This course is not for everybody. It is important that you have a solid knowledge of macroeconomic models taught at the graduate level. If you don't have the right background yet, then it is better to wait a year.
Recommended prerequisites
Solid knowledge of how to solve linear models
Programming experience (preferably in Matlab)
A strong understanding of recursivity (i.e. Bellman equations, state- vs choice variables etc)
You can find some preparation tips here.
This course runs online only. Therefore, if you are accepted and enroll into the course, you will need:
access to Zoom to participate in lectures and computer sessions.
access to Matlab for computer sessions (with the optimization toolbox).
some elements will require Dynare. If you're new to Dynare, make sure to go through the tutorial and example code here (please make sure you are able to run Dynare code before the course starts).
This graduate-level course focusses on three main topics: 1, Nonlinear solution methods, making use of nonlinear equation solvers (such as Newton's method) and functional approximation, with an emphasis on occassionally binding constraints (eg. borrowing constraints); 2, Heterogenous agents models (the Bewley-Hugget-Aiyagari framework, and its descendants); 3, methods in continuous time. This courses uses Matlab throughout, and is intended for students that have either taken "The Essentials", or students with sufficiently sophisticated background in economics AND numerical methods (ie effectively knowing the material in Essentials).
Monday - Nonlinear solution methods (i)
To solve nonlinear models efficiently, it is common to operate directly on a collection of nonlinear equations. These normally include optimality conditions (first order conditions) alongside with budget constraints, as well as market clearing conditions. To this end, we need to develop an understanding of how to solve nonlinear equations, and how to make use of functional approximations.
Topics
Functional approximations.
Nonlinear equations.
Numerical differentiation and integration.
Exercise
Monday's exercise will involve solving a nonlinear equations with and without a functional approximation.
Tuesday - Nonlinear solution methods (ii)
In this lecture we will focus on how to put the methods explored on Monday into use for economics problems. In particular, we will discuss various methods that operate directly on the optimality conditions (e.g time iteration, projection methods etc), and various improvements (e.g the method of endogenous gridpoints), and how to deal with some common inequality constraints.
Topics
Iterative methods.
Method of endogenous gridpoints.
Inequality constraints.
Exercise
Tuesday's exercise involves solving a stochastic Ramsey growth model with an irreversibility constraint on investment.
Wednesday - Agent heterogeneity
Wednesday's lecture will look at popular algorithms used to solve models with heterogeneous agents.

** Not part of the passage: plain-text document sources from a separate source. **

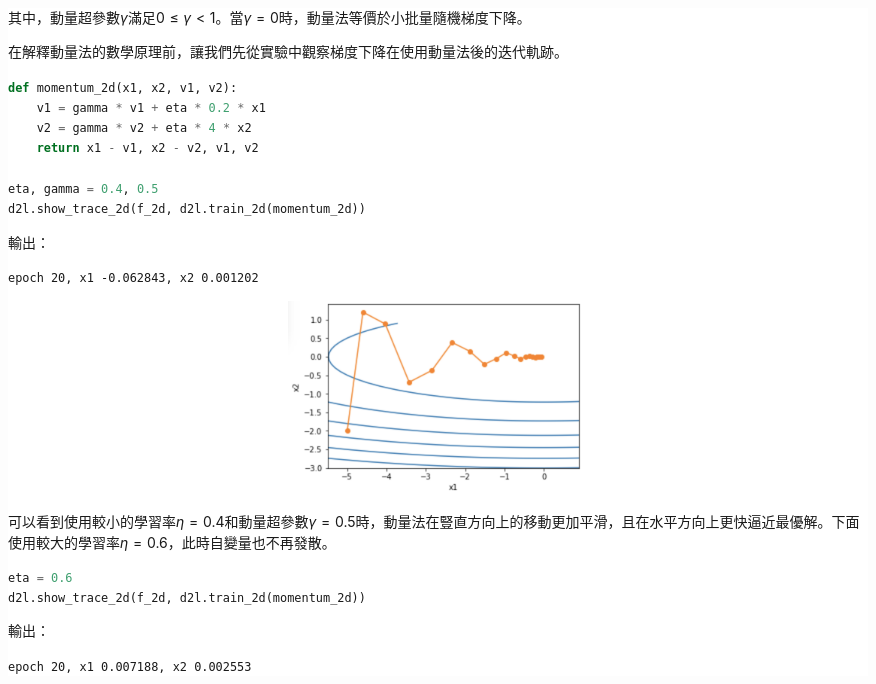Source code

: 其中，動量超參數$\gamma$滿足$0 \leq \gamma < 1$。當$\gamma=0$時，動量法等價於小批量隨機梯度下降。

在解釋動量法的數學原理前，讓我們先從實驗中觀察梯度下降在使用動量法後的迭代軌跡。

``` python
def momentum_2d(x1, x2, v1, v2):
    v1 = gamma * v1 + eta * 0.2 * x1
    v2 = gamma * v2 + eta * 4 * x2
    return x1 - v1, x2 - v2, v1, v2

eta, gamma = 0.4, 0.5
d2l.show_trace_2d(f_2d, d2l.train_2d(momentum_2d))
```
輸出：
```
epoch 20, x1 -0.062843, x2 0.001202
```
<div align=center>
<img width="300" src="../img/chapter07/7.4_output3.png"/>
</div>

可以看到使用較小的學習率$\eta=0.4$和動量超參數$\gamma=0.5$時，動量法在豎直方向上的移動更加平滑，且在水平方向上更快逼近最優解。下面使用較大的學習率$\eta=0.6$，此時自變量也不再發散。

``` python
eta = 0.6
d2l.show_trace_2d(f_2d, d2l.train_2d(momentum_2d))
```
輸出：
```
epoch 20, x1 0.007188, x2 0.002553
```
<div align=center>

We begin by discussing an algorithm to solve (Bewley-Hugget-Aiyagari-style) heterogeneous agent models without aggregate uncertainty. Next, we discuss how the addition of aggregate uncertainty introduces additional challenges and how we could handle those. In doing so, we touch upon the Krusell-Smith algorithm, simulation methods avoiding sampling uncertainty and algorithms avoiding simulation altogether.
Topics
Bewley-Hugget-Aiyagari model and solution algorithm
Aggregate uncertainty (Krusell and Smith and alternatives)
Simulation methods
Exercise
In Wednesday's assignment you will be asked to solve a heterogeneous firm model with aggregate uncertainty using Dynare.
Thursday - Continuous time (i)
This is the first lecture on continuous time methods and models. To introduce the concept, we will carefully derive the continuous time representation of discrete time models, arriving at the so-called Hamilton-Jacobi-Bellman (HJB) equations. Next, we will discuss some preliminary methods of how to solve these. While these methods are inferior to those presented in the next lecture, they are simple and serve the useful purpose of providing intuition
Topics
Continuous time in representative agent models.
The explicit method.
Search and matching models in continuous time.
Exercise
Thursday's assignment will amount to solving a Mortensen-Pissarides model in continuous time.
Friday - Continuous time (ii)
In the second lecture on continuous time we will start by first introducing a highly efficient method to solving HJB equations, known as the implicit method, and apply this to a standard Ramsey growth model cast in continuous time. Next, we will carefully go through a heterogenous agents model - a la Aiyagari - in continuous time, and illustrate how it can be solved.
Topics
Implicit method
The Aiyagari model in continuous time.
Kolmogorov forward equation.
Exercise
Friday's assignment amounts to solving the Aiagari model in continuous time.